→ **PROBLEMS TO WORK ON**
1) Answer each question from the album review of Nomade.
(a) Where and on what date did Nomade have its premiere?
(b) How many movements and orchestral interludes make up Nomade?
(c) Which instruments color the six-bar espressivo opening?
2) Carry on the album review of Nomade from its final sentence, describing what follows in the piece.

→ **EXERCISE PASSAGE**
════

Album review: Spectacular premiere recording for Sebastian Fagerlund’s Cello Concerto by Nicolas Alstaedt, the Finnish Radio Symphony Orchestra and Hannu Lintu

Over the past fifteen years or so, Sebastian Fagerlund has written an amazing series of concertos, including ones by saxophone (2004), clarinet (2005-06), violin (Darkness in Light, 2012), guitar (Transit, 2013) and bassoon (Mana, 2013-14). Premiered at the Elbphilharmonie Hamburg on 15 February 2019, Nomade (2018) for violoncello and orchestra marks the composer’s latest foray into the genre, now caught on disc by Fagerlund’s home label BIS.

Recorded in conjunction with the Finnish premiere performances at the Helsinki Music Centre on 10 and 11 April 2019, Nomade is committed to disc by its dedicatee Nicolas Alstaedt, together with the Finnish Radio Symphony Orchestra and Chief Conductor Hannu Lintu, longtime champions of Fagerlund’s music.

The thirty-minute Nomade is conceived in six movements and two orchestral interludes, played attacca, save for a general pause between the third and fourth movements, resulting in an overall structure somewhat similar to Elliot Carter’s Cello Concerto (2000). Joining the virtuoso solo part, there is an orchestra of strings, duple winds and brass, augmented in the lower registers by bass clarinet, contrabassoon and tuba, with key contributions from harp, piano, timpani and three percussionists adding up to Nomade’s intriguing sonic realm.

As implied by its title, Nomade’s dramaturgy deals with search, perhaps manifested by its wondrously elusive, captivating melodic lines and spellbinding orchestral hue. The music comes into being with splendid six-bar espressivo opening, emanating niente on the lower registers, coloured by Thai gongs, marimba, timpani and harp.

Following the opening gesture, the soloist joins, entering his evocative main line into the movement’s fabric. A dialogue between the cello and various orchestral groupings ensues, as the music starts to assume its initial sonic identities. In the manner of evaporating mists, the movement’s shapes emerge gradually in more solid forms, until some ninety bars later, brass pulsations herald the transition into the vehement agitato, molto ritmico second movement.

════

→ **SUPPLIED MATERIAL**
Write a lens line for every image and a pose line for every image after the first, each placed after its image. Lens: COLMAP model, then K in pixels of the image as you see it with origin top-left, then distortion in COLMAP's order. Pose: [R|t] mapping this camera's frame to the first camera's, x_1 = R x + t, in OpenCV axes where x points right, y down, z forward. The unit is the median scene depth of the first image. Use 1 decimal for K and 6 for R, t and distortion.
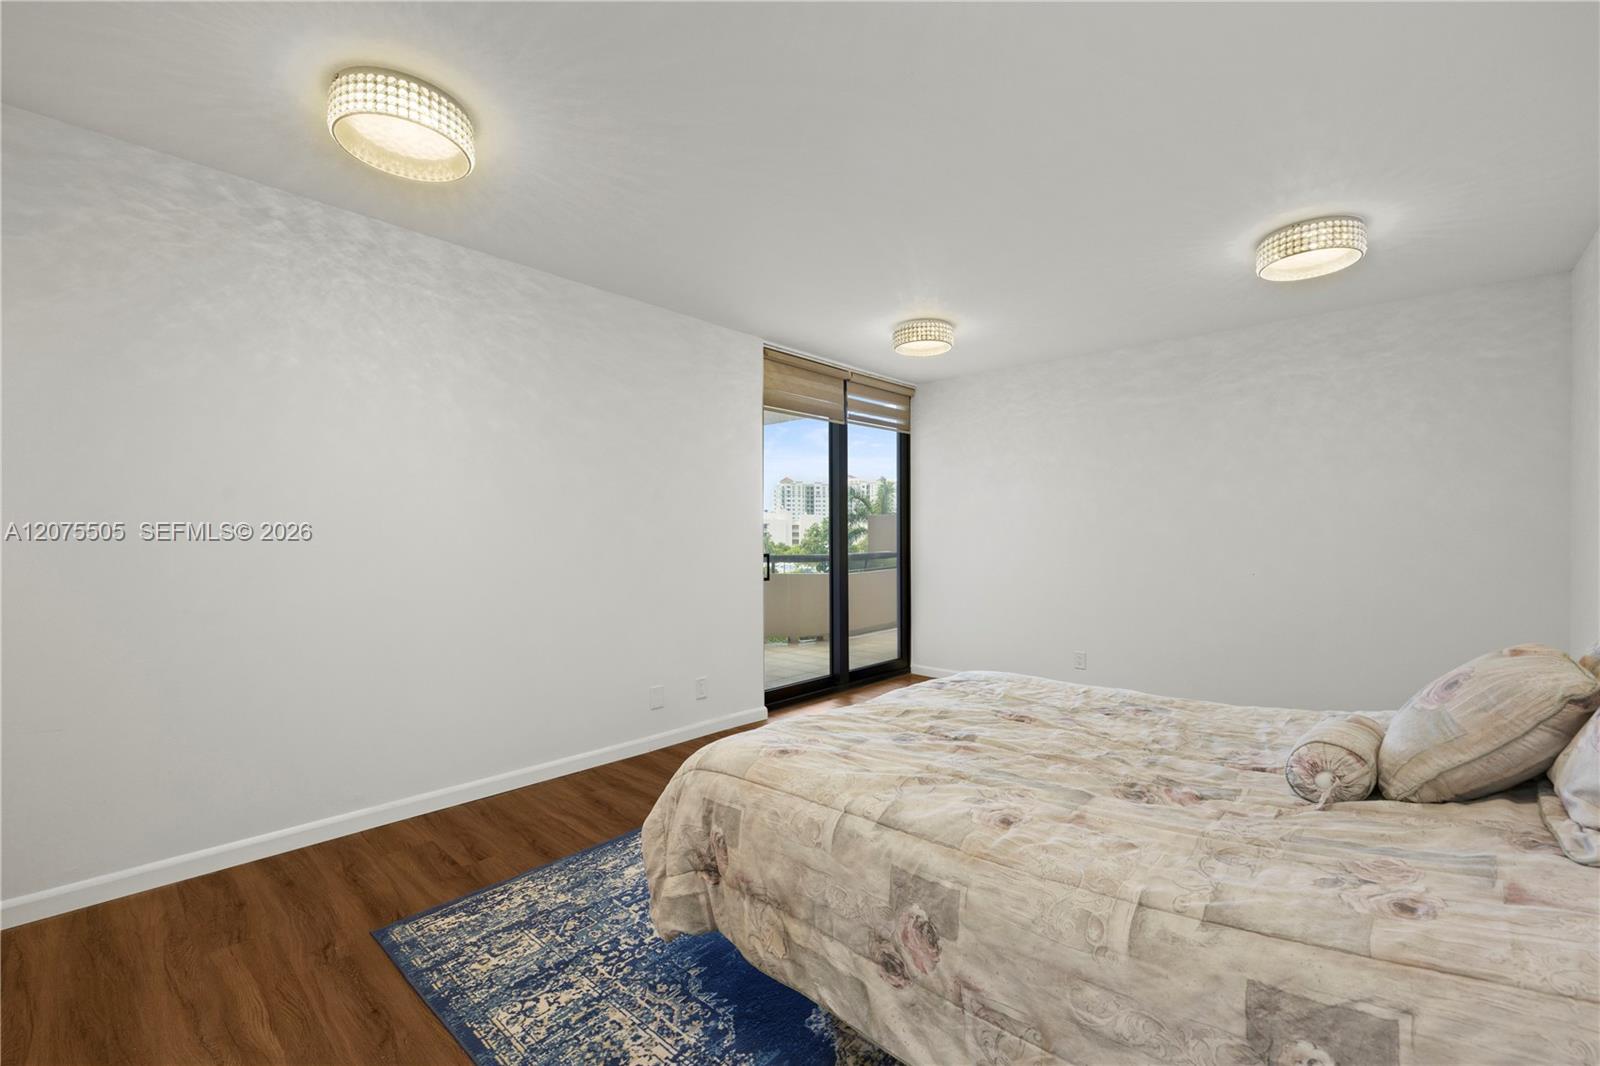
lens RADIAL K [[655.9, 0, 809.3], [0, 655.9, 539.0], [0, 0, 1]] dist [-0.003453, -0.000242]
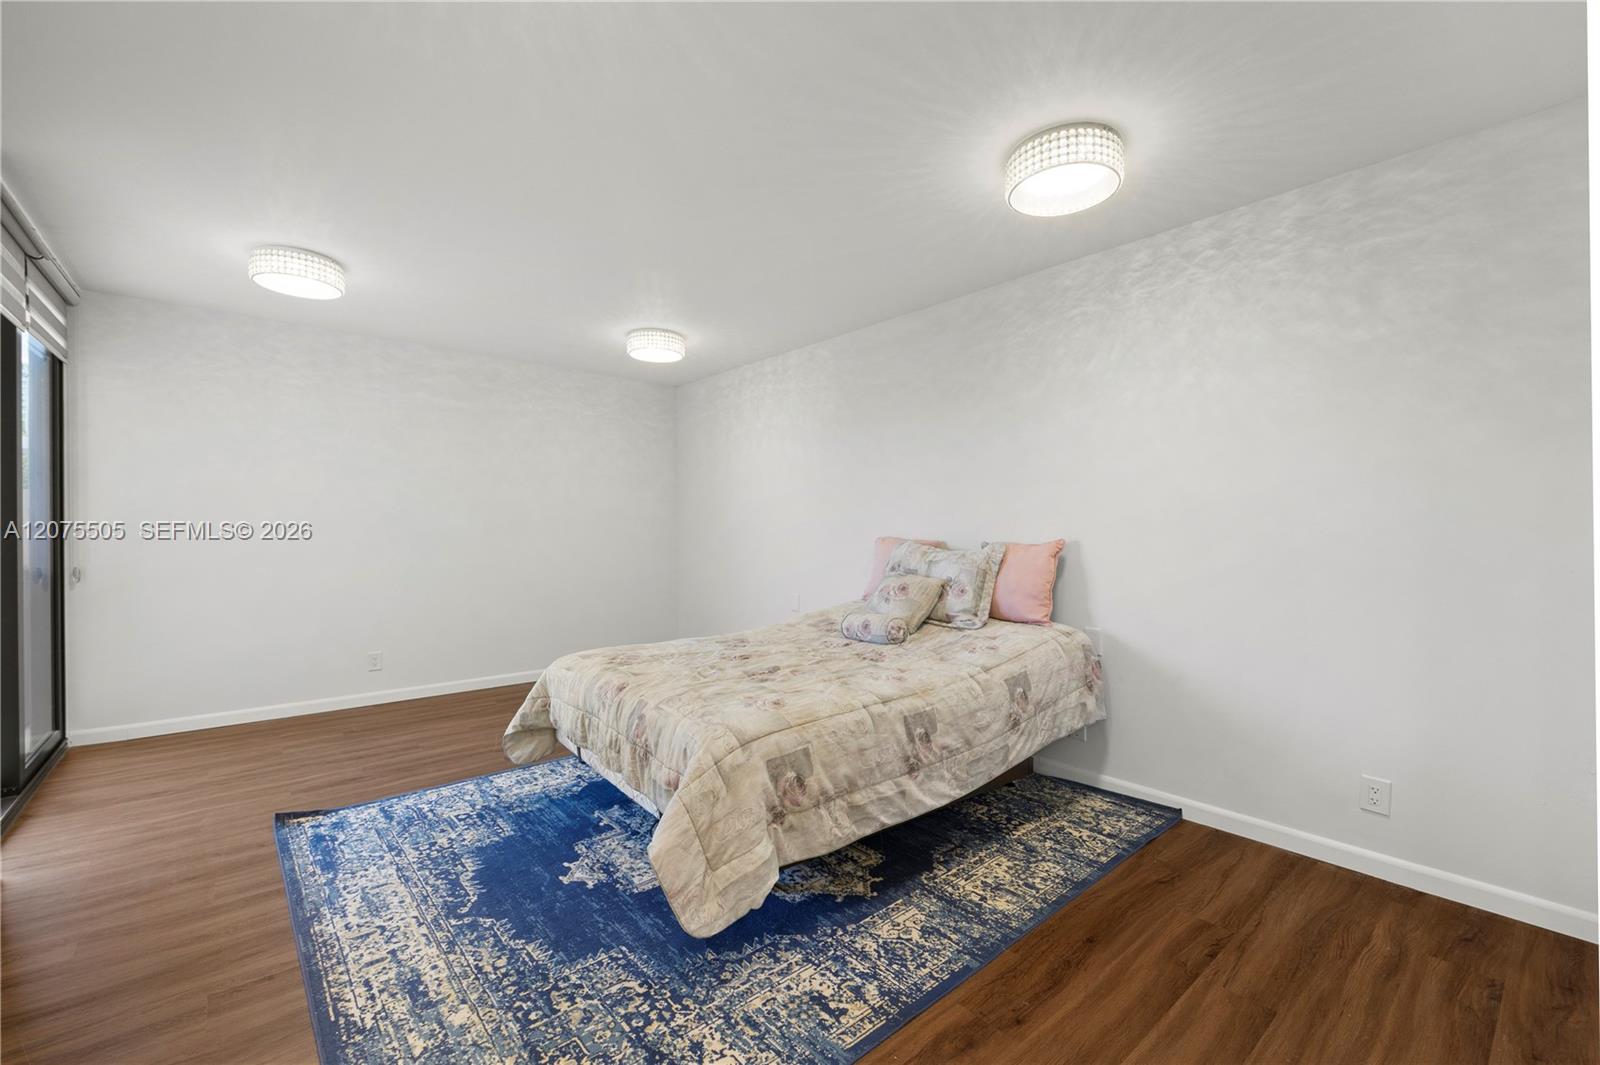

════

→ **RESULTS BY TASK**
1)
(a) Nomade premiered at the Elbphilharmonie Hamburg on 15 February 2019.
(b) It has six movements and two orchestral interludes.
(c) Thai gongs, marimba, timpani and harp color the opening.

2)
A thrilling tableau with dazzling interlockings between the soloist and the orchestra, the second movement is a sonic adventure par excellence. Almost cinematic in its expressive whirl, the movement is followed by a wonderful misterioso orchestral interlude, with its series of slow pulsations for percussion, strings, winds and, eventually, brass. On the last bar, the pulse is picked up by the soloist, launching into the vivace capriccioso third movement.

Living up to its name, the third movement is a play of hide and seek between the soloist and the orchestra. Another marvellously visual affair, the brief vivace cappricioso is a gorgeously animated virtuoso piece, bringing the first half or the concerto to its electrifying close.

At the core of Nomade lies its fourth movement, a terrific sarabande marked lento contemplativo. The movement opens with a grippingly reflective passage for solo cello, vibraphone, piano, harp and timpani. As the dream-like tableau unfolds, woodwinds, horns and low brass join gradually, with the textures yielding to a surreal, slow-motion dance. Layer upon layer, the musical fabric gains complexity, zenithing in a sudden fff burst, followed by a remarkable calmo, molto intenso section, where the solo line is coloured by distorted D string, resulting from a paper clip attached in front of the bridge.

A twelve-bar misterioso, poco tenuto interlude for strings leads into the espressivo, liberamente fifth movement. An intense search for cello and strings, the movement transits into an improvised solo cadenza, followed by an agitato closing for full ensemble. The final movement, esaltato, molto agitato is a veritable tour-de-force, with 165 bars of action-packed music for the soloist and orchestra. However, that is not the end.

Nomade closes with a riveting tempo primo, quasi improvisando coda, which brings the music back full circle. Escorted by repeated figures from harp and piano, combined with long-tones from the orchestra, the solo line gradually hovers back into the mists from whence it once appeared.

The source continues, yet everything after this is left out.